The Dunlap Square Building is a historic commercial block in Marinette, Wisconsin, United States, and is registered on the U.S. National Register of Historic Places.

The building is a 2-story commercial block designed in Queen Anne style, with a granite foundation, walls of rustic red brick, a brick cornice on some walls, a pressed metal cornice on other walls. Some corners sport brick oriels - one topped with an onion dome. The floor plan is triangular, filling a block of the same shape. Inside, a fine dark oak staircase leads to the second story. On that level the halls have wooden wainscoting and wood paneling over plaster walls. Older rooms have plaster walls and pressed metal ceilings.
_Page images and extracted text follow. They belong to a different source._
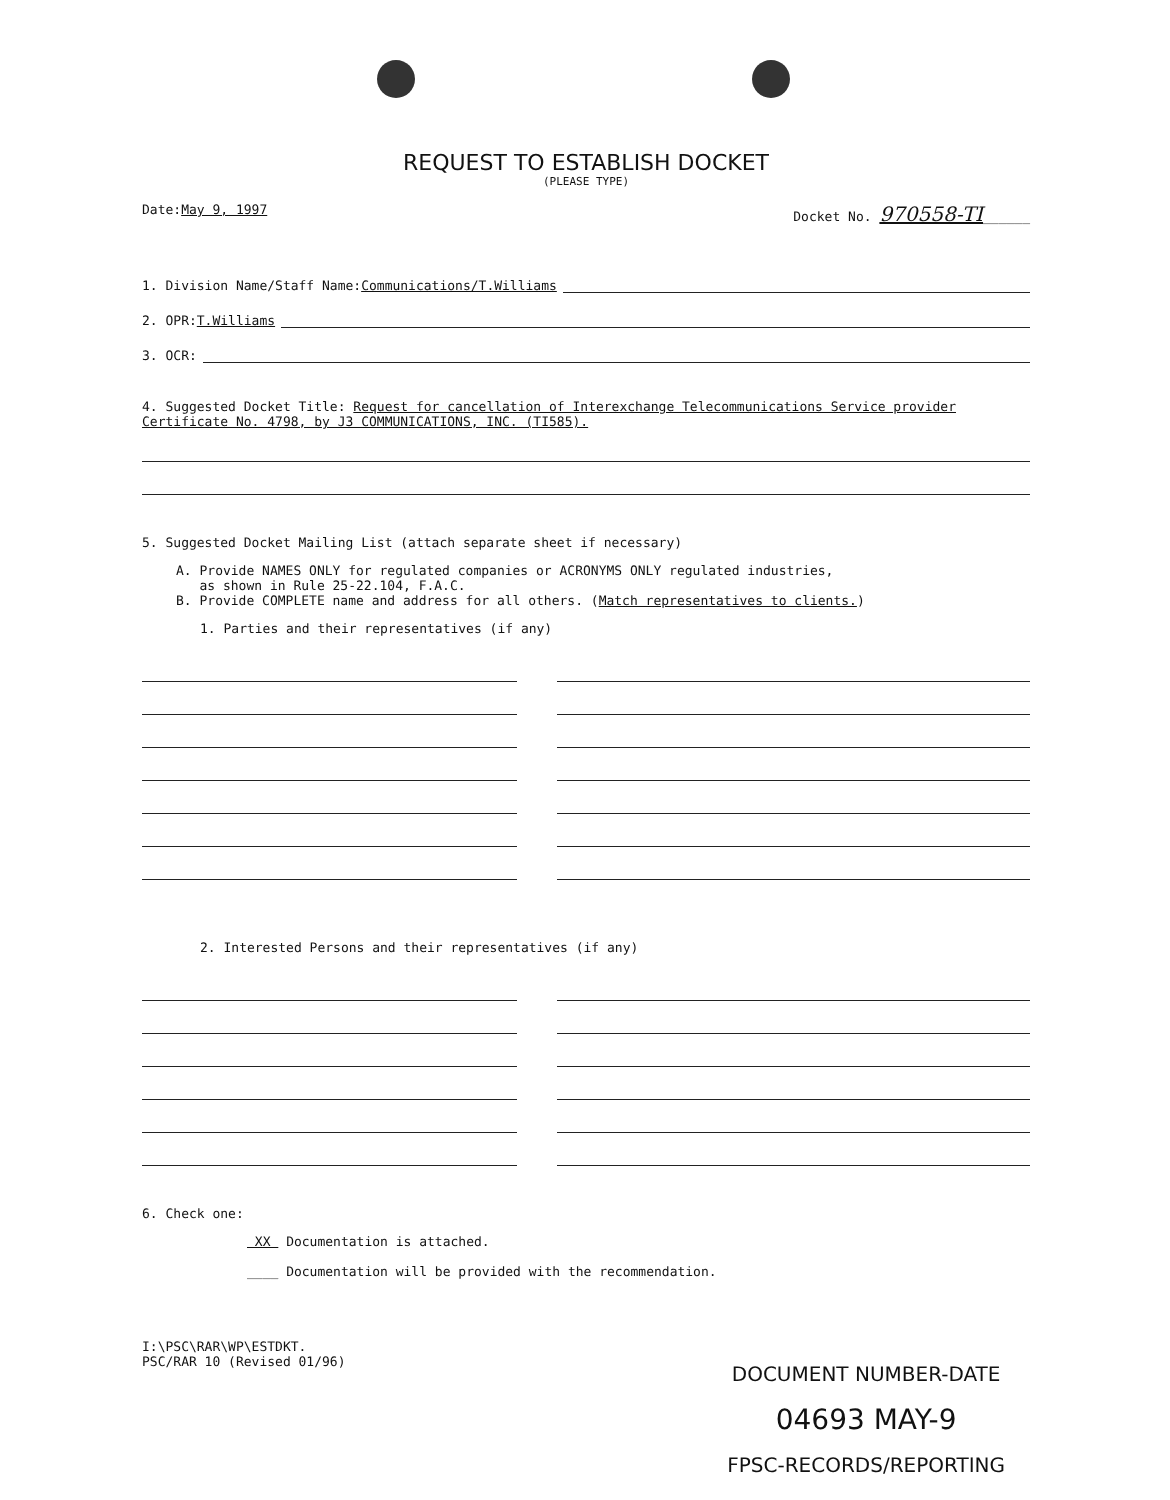REQUEST TO ESTABLISH DOCKET
(PLEASE TYPE)
Date:May 9, 1997 Docket No. 970558-TI______
1. Division Name/Staff Name: Communications/T.Williams
2. OPR: T.Williams
3. OCR:
4. Suggested Docket Title: Request for cancellation of Interexchange Telecommunications Service provider Certificate No. 4798, by J3 COMMUNICATIONS, INC. (TI585).
5. Suggested Docket Mailing List (attach separate sheet if necessary)
A. Provide NAMES ONLY for regulated companies or ACRONYMS ONLY regulated industries,
as shown in Rule 25-22.104, F.A.C.
B. Provide COMPLETE name and address for all others. (Match representatives to clients.)
1. Parties and their representatives (if any)
2. Interested Persons and their representatives (if any)
6. Check one:
XX Documentation is attached.
____ Documentation will be provided with the recommendation.
I:\PSC\RAR\WP\ESTDKT.
PSC/RAR 10 (Revised 01/96)
DOCUMENT NUMBER-DATE
04693 MAY-9
FPSC-RECORDS/REPORTING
Before this building was constructed, the triangular block hosted a combination of smaller wood and brick buildings. Around 1890 some of them were razed to make way for the back end of the current building. Gradually more old buildings were cleared and the building was completed in 1902. The oldest part of the block housed a dry goods store and saloon, with offices above. Over the years, a telephone exchange was added, attorneys' offices, a dress shop and a news agency. The saloon became a soda fountain during Prohibition. Part of the block housed a cafe and restaurant from 1937 into the '70s.

The NRHP nomination declares this block "the finest Queen Anne building in Marinette's downtown."